The event, part of the UB Poetics Program's "Wednesday at 4 PLUS" literary series, will be free of charge and open to the public.

The reading will be presented in memory of Oscar Silverman, the distinguished UB scholar and teacher who chaired the Department of English and directed the University Libraries. Silverman also helped to develop UB's remarkable collection of 20th-century poetry.

Williams, who teaches English and writing at Princeton University, is viewed by readers and critics as an original stylist. His subject matter has developed from political and social protest in his early books into bleak descriptions that often show the states of alienation, deception and occasional enlightenment that exist between public and private lives in modern urban America.

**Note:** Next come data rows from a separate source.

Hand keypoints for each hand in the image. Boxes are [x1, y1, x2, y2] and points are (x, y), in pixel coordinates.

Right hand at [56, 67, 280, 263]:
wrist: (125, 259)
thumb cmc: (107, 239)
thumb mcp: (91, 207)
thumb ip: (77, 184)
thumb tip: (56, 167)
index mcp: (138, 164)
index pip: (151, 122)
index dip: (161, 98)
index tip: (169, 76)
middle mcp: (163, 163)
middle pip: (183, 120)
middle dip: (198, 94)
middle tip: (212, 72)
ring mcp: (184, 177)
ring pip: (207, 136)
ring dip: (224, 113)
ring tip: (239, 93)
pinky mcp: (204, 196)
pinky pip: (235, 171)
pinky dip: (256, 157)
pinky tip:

Williams has published 15 books of poetry, many of which have won prestigious literary honors and awards, and two that were finalists for the Pulitzer Prize. In 1987, Williams won a National Book Critics Circle award for his book of poetry "Flesh and Blood." His most recent book of poetry is "Repair."

Among his recent awards are the Harriet Monroe Prize in 1993, the Pen/Voelker Career Achievement Award in Poetry in 1998 and the American Academy of Arts and Letters Literature Award in 1999.

In The New York Times Review of Books, Edward Hirsch described Williams's poetry as having a "notational, ethnographic quality" that presents "single extended moments intently observed" and called Williams "simultaneously one of the most documentary and one of the most thoughtful poets working today."